*Excerpted passage*:
=======

[llvm] de176d8 - [SCEV][LV] Invalidate LCSSA exit phis more thoroughly (#69909)

Fri Nov 17 00:34:29 PST 2023

Author: Nikita Popov
Date: 2023-11-17T09:34:24+01:00
New Revision: de176d8c5496d6cf20e82aface98e102c593dbe2

URL: https://github.com/llvm/llvm-project/commit/de176d8c5496d6cf20e82aface98e102c593dbe2
DIFF: https://github.com/llvm/llvm-project/commit/de176d8c5496d6cf20e82aface98e102c593dbe2.diff

LOG: [SCEV][LV] Invalidate LCSSA exit phis more thoroughly (#69909)

This an alternative to #69886. The basic problem is that SCEV can look
through trivial LCSSA phis. When the phi node later becomes non-trivial,
we do invalidate it, but this doesn't catch uses that are not covered by
the IR use-def walk, such as those in BECounts.

Fix this by adding a special invalidation method for LCSSA phis, which
will also invalidate all the SCEVUnknowns/SCEVAddRecExprs used by the
LCSSA phi node and defined in the loop.

We should probably also use this invalidation method in other places
that add predecessors to exit blocks, such as loop unrolling and loop
peeling.

Fixes #69097.
Fixes #66616.
Fixes #63970.

Added: 
    llvm/test/Transforms/LoopVectorize/pr66616.ll

Modified: 
    llvm/include/llvm/Analysis/ScalarEvolution.h
    llvm/lib/Analysis/ScalarEvolution.cpp
    llvm/lib/Transforms/Vectorize/LoopVectorize.cpp

Removed: 
    


################################################################################
diff  --git a/llvm/include/llvm/Analysis/ScalarEvolution.h b/llvm/include/llvm/Analysis/ScalarEvolution.h
index 234c05f48d8edfa..4f1237c4b1f92b7 100644

--- a/llvm/include/llvm/Analysis/ScalarEvolution.h
+++ b/llvm/include/llvm/Analysis/ScalarEvolution.h
@@ -943,6 +943,10 @@ class ScalarEvolution {
   /// def-use chain linking it to a loop.

=======

*Tasks to complete*:
a - Extract the part of the commit message starting with "Fix this by" and going on through "Fixes #63970.".
b - Does the commit message agree with each statement below? Answer yes or no for each, and quote the words from the commit message that decide it.
(i) SCEV can look through trivial LCSSA phis.
(ii) This change also applies the new invalidation method to loop unrolling and loop peeling.
(iii) The change adds a test file named pr66616.ll.
The data that comes next is separate material with no connection to the commit message.

*Provided material*:
=======

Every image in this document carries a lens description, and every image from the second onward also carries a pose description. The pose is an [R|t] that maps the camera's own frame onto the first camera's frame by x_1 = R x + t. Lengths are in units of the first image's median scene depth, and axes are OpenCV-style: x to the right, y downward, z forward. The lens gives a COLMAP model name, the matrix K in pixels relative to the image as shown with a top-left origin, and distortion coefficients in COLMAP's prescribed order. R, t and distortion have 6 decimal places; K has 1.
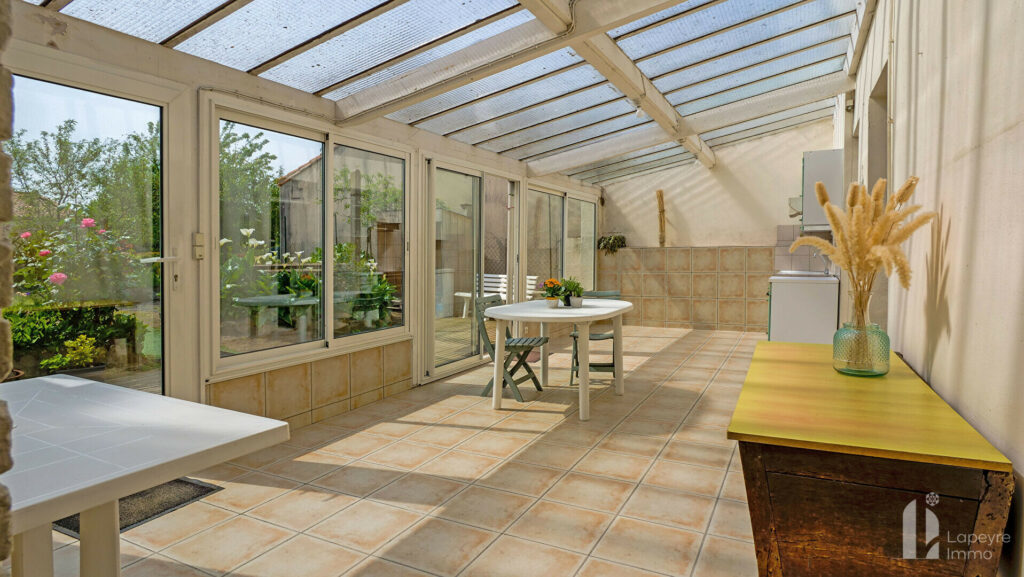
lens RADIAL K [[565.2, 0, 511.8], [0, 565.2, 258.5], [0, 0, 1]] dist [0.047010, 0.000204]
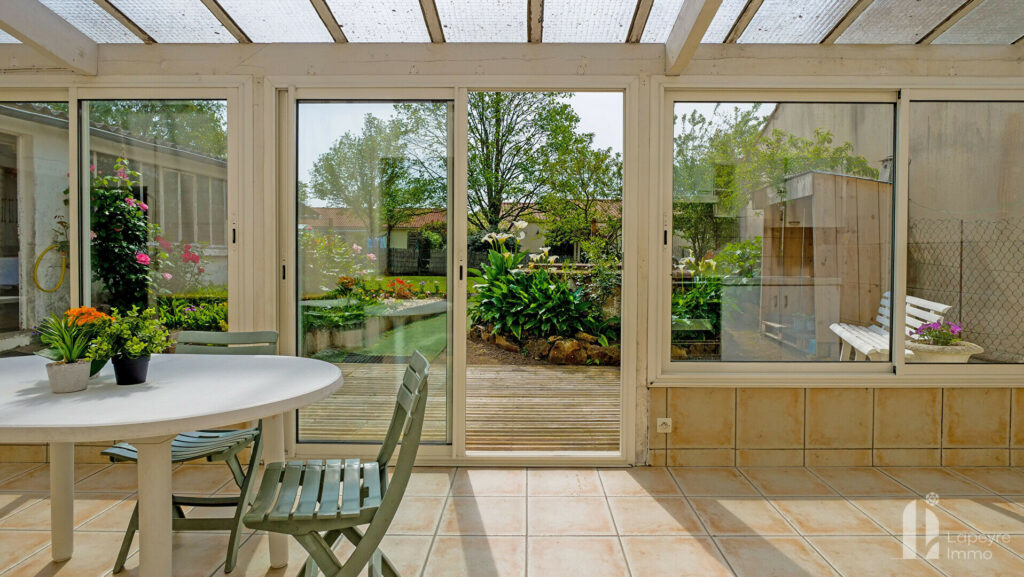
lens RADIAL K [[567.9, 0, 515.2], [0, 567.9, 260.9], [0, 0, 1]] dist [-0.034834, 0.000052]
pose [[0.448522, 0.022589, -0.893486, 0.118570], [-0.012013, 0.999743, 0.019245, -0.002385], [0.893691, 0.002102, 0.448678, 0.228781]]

=======

*Solutions per task*:
a -
Fix this by adding a special invalidation method for LCSSA phis, which
will also invalidate all the SCEVUnknowns/SCEVAddRecExprs used by the
LCSSA phi node and defined in the loop.

We should probably also use this invalidation method in other places
that add predecessors to exit blocks, such as loop unrolling and loop
peeling.

Fixes #69097.
Fixes #66616.
Fixes #63970.

b -
(i) Yes: "The basic problem is that SCEV can look through trivial LCSSA phis."
(ii) No: "We should probably also use this invalidation method in other places that add predecessors to exit blocks, such as loop unrolling and loop peeling."
(iii) Yes: it is listed under "Added:" as "llvm/test/Transforms/LoopVectorize/pr66616.ll"